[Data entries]
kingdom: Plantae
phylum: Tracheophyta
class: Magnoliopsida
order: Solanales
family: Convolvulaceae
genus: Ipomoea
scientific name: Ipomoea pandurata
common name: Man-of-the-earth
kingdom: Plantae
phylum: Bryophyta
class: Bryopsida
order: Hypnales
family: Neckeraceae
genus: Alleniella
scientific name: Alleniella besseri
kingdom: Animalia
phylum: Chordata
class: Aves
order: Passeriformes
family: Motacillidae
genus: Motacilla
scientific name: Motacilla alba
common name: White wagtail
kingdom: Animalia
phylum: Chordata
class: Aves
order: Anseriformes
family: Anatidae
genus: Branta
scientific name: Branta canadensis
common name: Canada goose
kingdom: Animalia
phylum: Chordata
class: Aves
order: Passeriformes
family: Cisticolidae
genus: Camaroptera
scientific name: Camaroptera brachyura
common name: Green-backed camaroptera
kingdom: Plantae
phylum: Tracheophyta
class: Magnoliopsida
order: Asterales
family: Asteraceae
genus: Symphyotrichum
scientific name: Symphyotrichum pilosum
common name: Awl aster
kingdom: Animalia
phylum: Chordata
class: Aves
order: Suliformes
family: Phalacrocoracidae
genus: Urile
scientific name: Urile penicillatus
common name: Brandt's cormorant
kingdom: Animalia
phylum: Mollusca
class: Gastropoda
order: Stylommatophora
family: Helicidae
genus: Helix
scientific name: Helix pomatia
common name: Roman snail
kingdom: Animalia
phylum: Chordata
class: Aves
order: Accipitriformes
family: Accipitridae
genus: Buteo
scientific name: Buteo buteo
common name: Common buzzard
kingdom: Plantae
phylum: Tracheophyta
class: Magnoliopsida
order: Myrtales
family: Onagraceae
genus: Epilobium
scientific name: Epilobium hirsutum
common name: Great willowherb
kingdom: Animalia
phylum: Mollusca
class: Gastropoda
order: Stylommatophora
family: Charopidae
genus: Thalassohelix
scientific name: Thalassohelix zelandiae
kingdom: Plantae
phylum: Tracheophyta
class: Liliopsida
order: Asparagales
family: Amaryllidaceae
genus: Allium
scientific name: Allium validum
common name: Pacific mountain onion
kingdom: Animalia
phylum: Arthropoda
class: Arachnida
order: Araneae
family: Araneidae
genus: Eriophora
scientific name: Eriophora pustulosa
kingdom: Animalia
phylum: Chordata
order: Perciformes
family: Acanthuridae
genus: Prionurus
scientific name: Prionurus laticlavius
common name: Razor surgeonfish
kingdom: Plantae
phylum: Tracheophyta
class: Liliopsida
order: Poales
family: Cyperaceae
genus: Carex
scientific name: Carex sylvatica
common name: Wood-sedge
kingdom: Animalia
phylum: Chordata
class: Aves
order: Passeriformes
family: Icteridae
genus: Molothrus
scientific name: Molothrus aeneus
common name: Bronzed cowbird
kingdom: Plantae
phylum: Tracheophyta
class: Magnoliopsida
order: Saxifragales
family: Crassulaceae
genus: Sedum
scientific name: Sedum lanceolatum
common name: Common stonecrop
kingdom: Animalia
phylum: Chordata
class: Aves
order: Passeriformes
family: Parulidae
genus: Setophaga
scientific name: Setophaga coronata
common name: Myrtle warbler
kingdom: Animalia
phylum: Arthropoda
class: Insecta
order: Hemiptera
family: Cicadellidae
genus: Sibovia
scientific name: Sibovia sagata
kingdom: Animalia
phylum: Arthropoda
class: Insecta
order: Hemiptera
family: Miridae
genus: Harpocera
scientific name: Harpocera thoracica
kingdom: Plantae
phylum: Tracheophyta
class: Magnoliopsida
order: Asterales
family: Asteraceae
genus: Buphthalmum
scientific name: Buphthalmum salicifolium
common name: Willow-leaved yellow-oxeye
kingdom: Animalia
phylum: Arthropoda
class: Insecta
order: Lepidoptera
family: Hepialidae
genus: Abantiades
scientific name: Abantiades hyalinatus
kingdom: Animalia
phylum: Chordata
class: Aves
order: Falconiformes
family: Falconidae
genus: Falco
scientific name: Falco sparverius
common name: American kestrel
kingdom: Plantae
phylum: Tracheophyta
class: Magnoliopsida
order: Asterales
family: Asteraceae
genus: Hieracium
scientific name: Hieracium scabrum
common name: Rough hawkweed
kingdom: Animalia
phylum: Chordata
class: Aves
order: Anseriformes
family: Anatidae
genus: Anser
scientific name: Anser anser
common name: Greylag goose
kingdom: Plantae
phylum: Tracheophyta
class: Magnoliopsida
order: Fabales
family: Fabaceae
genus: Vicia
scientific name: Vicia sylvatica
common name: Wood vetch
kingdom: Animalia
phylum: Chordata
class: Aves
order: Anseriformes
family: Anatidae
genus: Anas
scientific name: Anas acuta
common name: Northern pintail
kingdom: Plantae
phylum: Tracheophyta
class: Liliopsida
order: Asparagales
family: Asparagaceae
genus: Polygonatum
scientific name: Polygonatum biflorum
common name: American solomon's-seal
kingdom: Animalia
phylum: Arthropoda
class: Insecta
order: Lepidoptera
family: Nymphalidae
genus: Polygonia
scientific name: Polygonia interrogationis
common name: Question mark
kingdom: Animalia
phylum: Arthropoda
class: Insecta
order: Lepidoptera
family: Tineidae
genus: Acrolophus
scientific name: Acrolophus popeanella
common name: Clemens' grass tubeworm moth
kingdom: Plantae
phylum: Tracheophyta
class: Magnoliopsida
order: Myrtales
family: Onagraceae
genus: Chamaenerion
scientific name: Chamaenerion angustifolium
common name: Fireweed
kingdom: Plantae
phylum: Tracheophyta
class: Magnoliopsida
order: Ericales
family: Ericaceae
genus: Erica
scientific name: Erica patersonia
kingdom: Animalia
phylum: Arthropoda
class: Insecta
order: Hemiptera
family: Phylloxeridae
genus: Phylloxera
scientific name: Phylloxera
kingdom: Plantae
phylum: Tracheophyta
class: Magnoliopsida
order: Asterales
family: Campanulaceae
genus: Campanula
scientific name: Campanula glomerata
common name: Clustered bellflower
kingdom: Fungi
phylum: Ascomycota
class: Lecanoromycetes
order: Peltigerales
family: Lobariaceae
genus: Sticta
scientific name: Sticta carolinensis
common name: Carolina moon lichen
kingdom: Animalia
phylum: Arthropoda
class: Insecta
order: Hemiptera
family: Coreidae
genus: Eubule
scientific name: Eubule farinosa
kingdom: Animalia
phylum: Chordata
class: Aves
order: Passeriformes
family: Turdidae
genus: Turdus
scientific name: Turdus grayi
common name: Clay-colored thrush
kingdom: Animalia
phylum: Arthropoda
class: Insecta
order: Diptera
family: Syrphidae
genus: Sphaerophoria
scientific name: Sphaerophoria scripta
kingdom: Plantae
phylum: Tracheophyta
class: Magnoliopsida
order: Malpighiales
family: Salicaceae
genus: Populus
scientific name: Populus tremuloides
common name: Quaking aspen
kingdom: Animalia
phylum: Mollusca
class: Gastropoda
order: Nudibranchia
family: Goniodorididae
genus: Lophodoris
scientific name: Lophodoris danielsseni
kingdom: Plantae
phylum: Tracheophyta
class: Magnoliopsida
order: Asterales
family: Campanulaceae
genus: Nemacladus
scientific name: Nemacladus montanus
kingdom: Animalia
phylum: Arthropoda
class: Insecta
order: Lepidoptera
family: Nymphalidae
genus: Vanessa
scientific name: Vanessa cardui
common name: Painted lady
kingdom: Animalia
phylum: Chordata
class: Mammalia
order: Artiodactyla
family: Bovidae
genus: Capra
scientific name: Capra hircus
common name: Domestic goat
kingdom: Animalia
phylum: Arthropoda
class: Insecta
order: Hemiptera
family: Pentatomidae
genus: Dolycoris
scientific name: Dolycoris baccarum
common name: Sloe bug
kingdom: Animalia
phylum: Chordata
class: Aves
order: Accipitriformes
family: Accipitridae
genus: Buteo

JOB —
Pull out everything from the first of the lines above down to the line containing "scientific name: Motacilla alba", inclusive, and copy those lines unchanged.

PROBLEM SOLUTION —
kingdom: Plantae
phylum: Tracheophyta
class: Magnoliopsida
order: Solanales
family: Convolvulaceae
genus: Ipomoea
scientific name: Ipomoea pandurata
common name: Man-of-the-earth
kingdom: Plantae
phylum: Bryophyta
class: Bryopsida
order: Hypnales
family: Neckeraceae
genus: Alleniella
scientific name: Alleniella besseri
kingdom: Animalia
phylum: Chordata
class: Aves
order: Passeriformes
family: Motacillidae
genus: Motacilla
scientific name: Motacilla alba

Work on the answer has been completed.